┌─ QUOTED PASSAGE

Of course that average hides inflation over 5% early in the recession (while it was still mild) and below 0% during it – not only volatile, but procyclical.
Lastly, the Fed members seem to think steady and predictable changes in the Fed Funds rate are more important than steady NGDP growth or at least steady or counter-cyclical inflation. I think they were very proud of the steady march of the 25bps increases from 2004 to 2007. Never mind that it produced the worst recession and worst financial crisis of the last 70 years.
16. June 2017 at 04:55
Alec, I suspect they actually do fear overheating, and higher inflation. Remember, the Phillips curve approach is deeply engrained over there. In fairness, the private sector consensus also sees 2% inflation. so it’s not obvious that they are wrong.
The Chinese seem to do a pretty good job with monetary policy. AFAIK, the big problem in China is lots of debt issued by state owned banks and going into projects of dubious value. That may eventually lead to a debt crisis.
Cooper, Yes, that’s a “real” problem, but monetary policy deals with nominal aggregates like the CPI and NGDP.
John, Yes, that’s the advantage of markets guiding policy.
Ricardo, Maybe, but the official Fed position is crystal clear.
Grant, If what you are saying is that they plan to return to 2% gradually, then I agree. But they keep pushing off the date that they’ll get there.
Bill, That may be right today, but it was not right before 2008, and I think we’ll need more time to be confident that these are not just misses, as they claim.
16. June 2017 at 06:01
@ssumner:
>> I expect this realization to occur at some point during 2018, at which time the Fed will switch to an easier money policy—to boost inflation. I believe this because the market believes it, and (like Larry Summers) I’m a market monetarist.
What makes you say that the market believes that the Fed will switch to an easier money policy? If you’re looking just at interest rate spreads, I think that data is compatible with the idea that we’ll experience a slowdown followed by easing from the Fed.
But as you point out repeatedly, that is not in fact easier monetary policy; at best it is neutral monetary policy with interest rates following rather than leading the Wicksellian rate.
Easier money would require either that the Fed change its mind when presented with economic data that matches its current expectations or that the Fed overreact (compared to neutrality) when economic data comes in below current expectations. (Or underreact with faster growth, but this seems unlikely.)
16. June 2017 at 14:45
Call a spade a spade. This is a statement by a stagflationist, where the payment of interest on excess reserve balances destroys money velocity and AD (a theoretical monetary policy blunder that delivers subpar R-gDp and N-gDp growth, by one who literally advocates, and is responsible for, dropping our standard of living, skewing income distribution, and increasing social unrest, e.g., increasing murder rates).

└─
┌─ DATASET EXCERPTS

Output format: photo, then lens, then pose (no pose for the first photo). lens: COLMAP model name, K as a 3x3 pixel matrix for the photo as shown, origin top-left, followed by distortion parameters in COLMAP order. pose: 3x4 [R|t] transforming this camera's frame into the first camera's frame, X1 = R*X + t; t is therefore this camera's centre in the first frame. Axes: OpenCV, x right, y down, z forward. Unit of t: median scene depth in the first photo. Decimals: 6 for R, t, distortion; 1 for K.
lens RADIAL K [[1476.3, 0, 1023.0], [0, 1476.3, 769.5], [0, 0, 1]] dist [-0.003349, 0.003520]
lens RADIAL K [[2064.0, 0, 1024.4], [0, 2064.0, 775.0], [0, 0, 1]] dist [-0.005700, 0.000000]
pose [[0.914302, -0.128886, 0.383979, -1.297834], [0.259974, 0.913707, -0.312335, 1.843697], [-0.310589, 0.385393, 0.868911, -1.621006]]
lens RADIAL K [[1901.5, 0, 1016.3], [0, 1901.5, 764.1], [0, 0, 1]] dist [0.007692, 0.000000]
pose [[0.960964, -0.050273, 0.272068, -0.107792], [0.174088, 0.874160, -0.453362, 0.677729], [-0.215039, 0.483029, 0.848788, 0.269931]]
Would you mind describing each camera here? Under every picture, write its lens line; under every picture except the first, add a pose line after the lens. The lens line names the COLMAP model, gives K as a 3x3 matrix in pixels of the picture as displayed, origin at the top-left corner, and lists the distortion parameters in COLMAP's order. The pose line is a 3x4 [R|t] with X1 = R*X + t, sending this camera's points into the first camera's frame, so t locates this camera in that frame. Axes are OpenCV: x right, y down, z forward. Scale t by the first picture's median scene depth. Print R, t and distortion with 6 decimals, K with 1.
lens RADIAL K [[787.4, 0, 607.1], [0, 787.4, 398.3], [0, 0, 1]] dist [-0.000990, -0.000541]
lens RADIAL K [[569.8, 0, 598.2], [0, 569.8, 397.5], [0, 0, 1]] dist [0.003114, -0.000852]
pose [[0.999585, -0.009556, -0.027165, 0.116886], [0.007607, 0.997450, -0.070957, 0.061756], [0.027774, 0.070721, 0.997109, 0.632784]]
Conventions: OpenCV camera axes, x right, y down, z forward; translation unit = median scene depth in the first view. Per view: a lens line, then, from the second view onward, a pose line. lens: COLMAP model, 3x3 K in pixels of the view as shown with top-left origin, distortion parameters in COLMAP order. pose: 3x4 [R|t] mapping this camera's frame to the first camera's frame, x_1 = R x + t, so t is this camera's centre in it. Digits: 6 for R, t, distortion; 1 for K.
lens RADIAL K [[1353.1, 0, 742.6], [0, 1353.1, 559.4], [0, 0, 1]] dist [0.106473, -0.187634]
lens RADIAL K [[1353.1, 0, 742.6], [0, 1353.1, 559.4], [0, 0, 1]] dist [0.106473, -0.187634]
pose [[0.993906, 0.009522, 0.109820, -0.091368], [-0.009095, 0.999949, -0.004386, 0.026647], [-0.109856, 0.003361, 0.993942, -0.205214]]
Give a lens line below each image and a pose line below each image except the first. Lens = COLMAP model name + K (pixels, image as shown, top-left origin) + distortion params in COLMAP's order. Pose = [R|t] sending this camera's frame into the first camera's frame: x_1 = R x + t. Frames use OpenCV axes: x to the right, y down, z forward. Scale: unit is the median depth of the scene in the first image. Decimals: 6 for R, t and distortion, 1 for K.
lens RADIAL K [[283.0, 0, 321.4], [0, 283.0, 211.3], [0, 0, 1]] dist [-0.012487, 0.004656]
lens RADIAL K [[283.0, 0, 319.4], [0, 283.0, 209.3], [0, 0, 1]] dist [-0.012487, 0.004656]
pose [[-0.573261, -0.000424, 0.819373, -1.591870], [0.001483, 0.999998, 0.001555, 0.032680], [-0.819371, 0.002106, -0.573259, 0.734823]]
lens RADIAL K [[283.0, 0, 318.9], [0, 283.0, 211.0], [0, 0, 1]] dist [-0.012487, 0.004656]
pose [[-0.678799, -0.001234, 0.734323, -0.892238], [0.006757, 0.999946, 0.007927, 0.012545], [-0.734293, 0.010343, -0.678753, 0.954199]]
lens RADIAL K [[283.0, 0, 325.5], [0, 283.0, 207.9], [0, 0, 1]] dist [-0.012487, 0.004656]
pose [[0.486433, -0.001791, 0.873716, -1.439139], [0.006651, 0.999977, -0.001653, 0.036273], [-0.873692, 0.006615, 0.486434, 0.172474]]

└─

● PROBLEM
In the monetary policy discussion above, reproduce the passage from "The Chinese seem" to "CPI and NGDP." word for word.

● OUTPUT
The Chinese seem to do a pretty good job with monetary policy. AFAIK, the big problem in China is lots of debt issued by state owned banks and going into projects of dubious value. That may eventually lead to a debt crisis.
Cooper, Yes, that’s a “real” problem, but monetary policy deals with nominal aggregates like the CPI and NGDP.